**THE TASK**
Check every line of the entries below for "primary", and copy the lines that have it.

(Dataset excerpts)
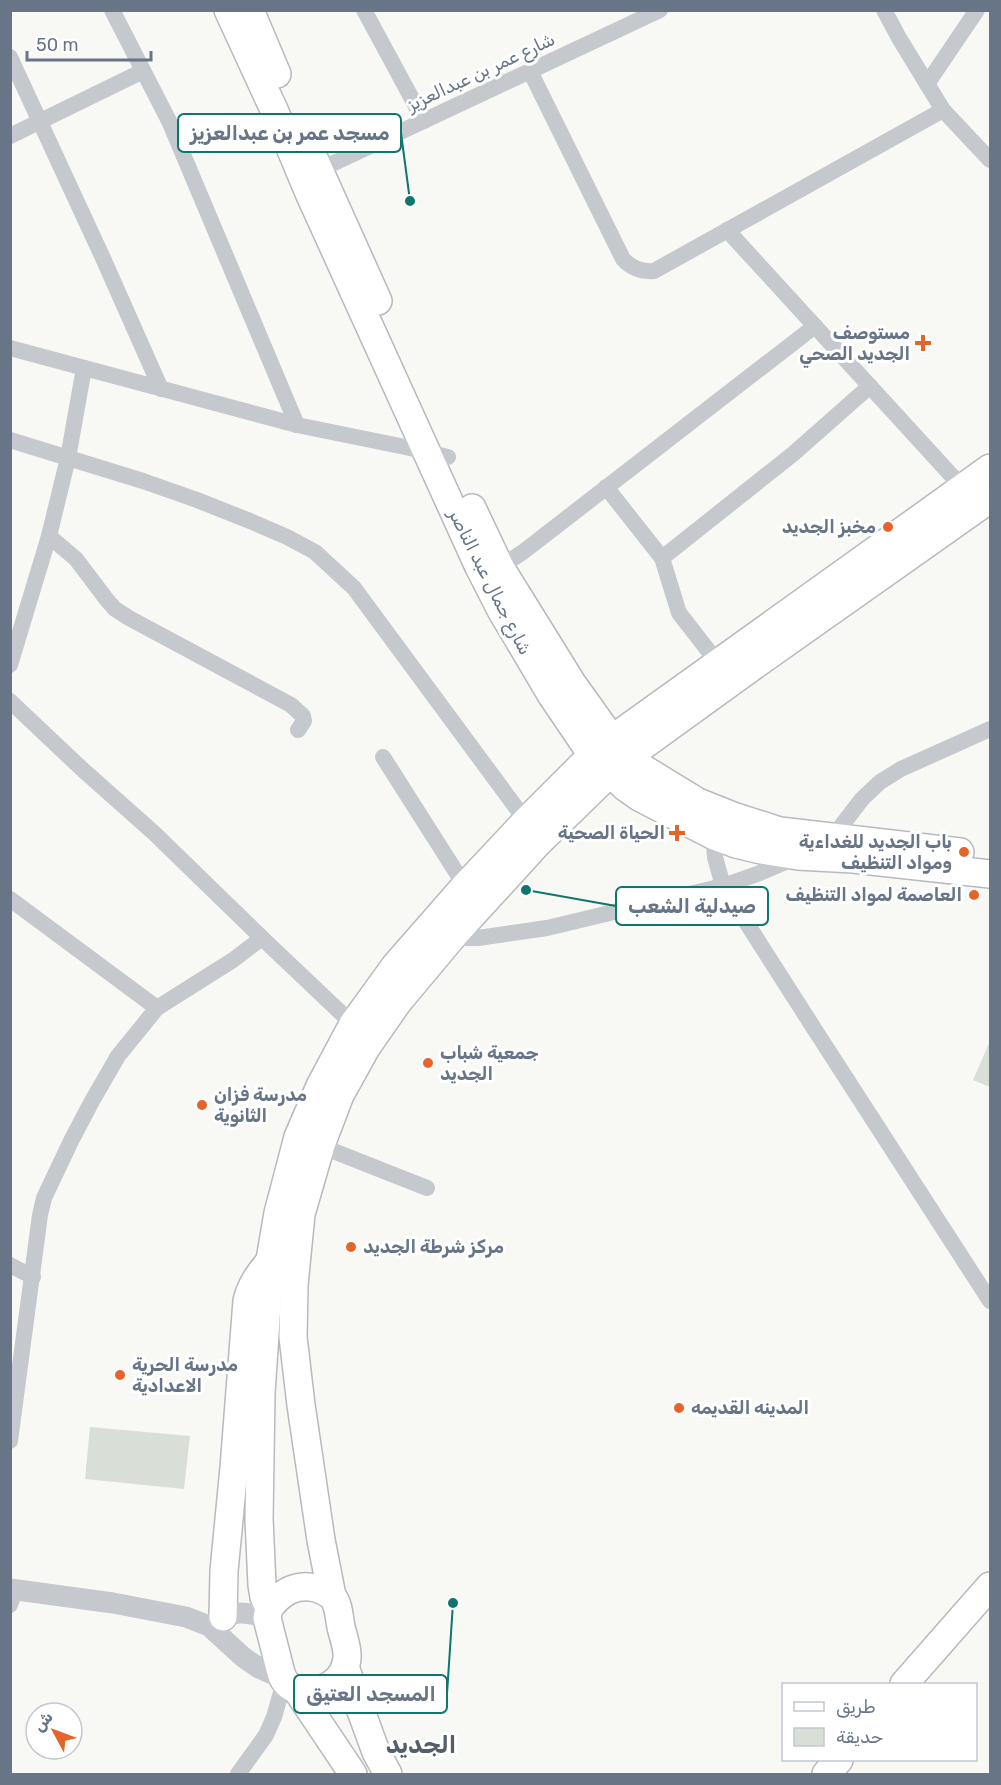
<svg xmlns="http://www.w3.org/2000/svg" width="1001" height="1785" viewBox="0 0 1001 1785" font-family="Rubik,'Noto Naskh Arabic',sans-serif">
  <rect width="100%" height="100%" fill="#f8f8f5"/>
  <g fill="#d9dfd6">
    <path d="M990 1041V1087L973 1080Z"/>
    <path d="M90 1427 190 1436 184 1489 85 1479Z"/>
  </g>
  <g fill="none" stroke-linecap="round" stroke-linejoin="round">
    <g stroke="#b6babe" stroke-width="30">
      <g id="primary">
        <path d="M228 10 275 112 309 193 478 565 501 610 552 696 592 755 625 787 639 797 712 835 736 844 761 850 798 856 853 859 990 874"/>
        <path d="M250 10 277 74"/>
        <path d="M303 134 378 301"/>
        <path d="M472 508 500 567 572 683 612 739 644 769 698 802 733 816 780 831 960 852"/>
        <path d="M332 1596 321 1540 301 1405 293 1337 294 1285 301 1214 321 1145 340 1095 366 1048 398 1002 454 935 539 842 610 773 629 756 745 672 990 499"/>
        <path d="M269 1608C281 1593 295 1583 316 1588 320 1589 328 1593 332 1596 339 1604 339 1617 341 1627 343 1636 348 1648 347 1658 345 1682 322 1694 300 1690 290 1688 284 1683 281 1673L267 1618 269 1608 264 1597 262 1585 259 1519 261 1393 270 1260 278 1213 298 1137 320 1086 353 1024 395 966 465 886 526 821 592 755 612 739 990 468"/>
        <path d="M223 1617 224 1571 234 1468 247 1301C251 1285 259 1274 270 1261"/>
        <path d="M345 1667 376 1752 388 1774"/>
        <path d="M904 1684 990 1586"/>
        <path d="M296 1689 353 1774"/>
        <path d="M826 1774 839 1760"/>
      </g>
    </g>
    <g stroke="#c5c8cc" stroke-width="16">
      <path d="M112 10 169 121 297 425"/>
      <path d="M364 10 424 121"/>
      <path d="M884 10 899 38 943 110 990 160"/>
      <path d="M10 57 102 256 161 389"/>
      <path d="M530 71 623 259C631 268 642 272 654 271L943 110"/>
      <path d="M927 84 977 10"/>
      <path d="M10 136 143 71"/>
      <path d="M319 170 660 10"/>
      <path d="M727 230 963 488"/>
      <path d="M10 348 297 425 410 448 448 457"/>
      <path d="M10 440 143 481 197 500 250 521 287 537 315 552 354 588 526 821"/>
      <path d="M606 487 662 558 679 613 718 663"/>
      <path d="M49 536 76 559 107 600 115 609 129 618 291 705 303 716 304 721 298 730"/>
      <path d="M662 558 793 454 870 386"/>
      <path d="M500 567 523 552 815 326"/>
      <path d="M10 665 49 536 68 458 84 368"/>
      <path d="M10 701 82 769 154 833 262 938"/>
      <path d="M383 757 465 886"/>
      <path d="M713 830 715 857 723 886 815 1030 990 1301"/>
      <path d="M832 838 862 799 880 782 901 769 990 729"/>
      <path d="M10 899 157 1008"/>
      <path d="M450 931 465 938H478L547 928 723 886 760 873 795 858"/>
      <path d="M313 1143 427 1188"/>
      <path d="M10 1265 33 1277"/>
      <path d="M10 1441 40 1215 44 1198 71 1141 92 1101 118 1056 157 1008 233 960 262 938 359 1030"/>
      <path d="M10 1605 15 1590"/>
      <path d="M238 1774 266 1735 274 1717 284 1682"/>
    </g>
    <g stroke="#c5c8cc" stroke-width="21">
      <path d="M10 1589 113 1603 186 1617 209 1626 243 1657 259 1668 270 1673H281"/>
      <path d="M212 1624C235 1610 242 1611 267 1618"/>
    </g>
    <use href="#primary" stroke="#fff" stroke-width="27"/>
  </g>
  <g fill="#e46429" stroke="#fff" stroke-width="2">
    <path d="M920 334h6v6h6v6h-6v6h-6v-6h-6v-6h6z"/>
    <circle cx="888" cy="527" r="6"/>
    <path d="M674 824h6v6h6v6h-6v6h-6v-6h-6v-6h6z"/>
    <circle cx="964" cy="852" r="6"/>
    <circle cx="974" cy="895" r="6"/>
    <circle cx="428" cy="1063" r="6"/>
    <circle cx="202" cy="1105" r="6"/>
    <circle cx="351" cy="1247" r="6"/>
    <circle cx="120" cy="1375" r="6"/>
    <circle cx="679" cy="1408" r="6"/>
  </g>
  <g text-anchor="middle" stroke-width="6" stroke-linejoin="round" paint-order="stroke">
    <g font-size="18" fill="#677586" stroke="#fff">
      <text transform="translate(481 72) rotate(-25)" y="6">شارع عمر بن عبدالعزيز</text>
      <text transform="translate(490 582) rotate(63)" y="6">شارع جمال عبد الناصر</text>
    </g>
    <g font-size="18" font-weight="bold" fill="#677586" stroke="#fff" text-anchor="end">
      <text x="910" y="339">مستوصف<tspan x="910" dy="21">الجديد الصحي</tspan></text>
      <text x="876" y="533">مخبز الجديد</text>
      <text x="665" y="839">الحياة الصحية</text>
      <text x="952" y="848">باب الجديد للغداءية<tspan x="952" dy="21">ومواد التنظيف</tspan></text>
      <text x="962" y="901">العاصمة لمواد التنظيف</text>
      <text x="440" y="1059" text-anchor="start">جمعية شباب<tspan x="440" dy="21">الجديد</tspan></text>
      <text x="214" y="1101" text-anchor="start">مدرسة فزان<tspan x="214" dy="21">الثانوية</tspan></text>
      <text x="363" y="1253" text-anchor="start">مركز شرطة الجديد</text>
      <text x="132" y="1371" text-anchor="start">مدرسة الحرية<tspan x="132" dy="21">الاعدادية</tspan></text>
      <text x="691" y="1414" text-anchor="start">المدينه القديمه</text>
    </g>
    <g font-size="24" font-weight="bold" fill="#555f6b" stroke="#fff">
      <text x="421" y="1753">الجديد</text>
    </g>
  </g>
  <path fill="none" stroke="#0f766e" stroke-width="2" d="M410 201L401 133M526 890L616 906M453 1603L447 1694"/>
  <g fill="#0f766e" stroke="#fff" stroke-width="2">
    <circle cx="410" cy="201" r="6"/>
    <circle cx="526" cy="890" r="6"/>
    <circle cx="453" cy="1603" r="6"/>
  </g>
  <g fill="#fff" stroke="#0f766e" stroke-width="2">
    <rect x="178" y="114" width="223" height="38" rx="6"/>
    <rect x="616" y="887" width="152" height="38" rx="6"/>
    <rect x="294" y="1675" width="153" height="38" rx="6"/>
  </g>
  <g font-size="20" text-anchor="middle" font-weight="bold" fill="#677586">
    <text x="290" y="140">مسجد عمر بن عبدالعزيز</text>
    <text x="692" y="913">صيدلية الشعب</text>
    <text x="371" y="1701">المسجد العتيق</text>
  </g>
  <rect width="1001" height="1785" fill="none" stroke="#677586" stroke-width="24"/>
  <rect x="782" y="1683" width="195" height="78" fill="#ffffff" stroke="#c2c8cf" stroke-width="1.5"/>
  <rect x="794" y="1702" width="30" height="9" fill="#ffffff" stroke="#c2c8cf" stroke-width="1.5"/>
  <text x="836" y="1713" font-size="18" fill="#677586">طريق</text>
  <rect x="794" y="1728" width="30" height="18" fill="#d9dfd6" stroke="#c2c8cf" stroke-width="1.5"/>
  <text x="836" y="1743" font-size="18" fill="#677586">حديقة</text>
  <g transform="translate(54 1731) rotate(311)"><circle r="28" fill="#ffffff" stroke="#c2c8cf" stroke-width="1.5"/>
  <path d="M0-4.5L10 22L0 15L-10 22Z" fill="#e46429"/>
  <text y="-9" font-size="16" font-weight="bold" text-anchor="middle" fill="#677586">ش</text>
  </g>
  <path d="M27 51v9h124v-9" fill="none" stroke="#677586" stroke-width="3"/>
  <text x="36" y="51" font-size="18" fill="#677586" stroke="#ffffff" stroke-width="4.5" paint-order="stroke">50 m</text>
</svg>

**EXERCISE RESPONSE**
      <g id="primary">
    <use href="#primary" stroke="#fff" stroke-width="27"/>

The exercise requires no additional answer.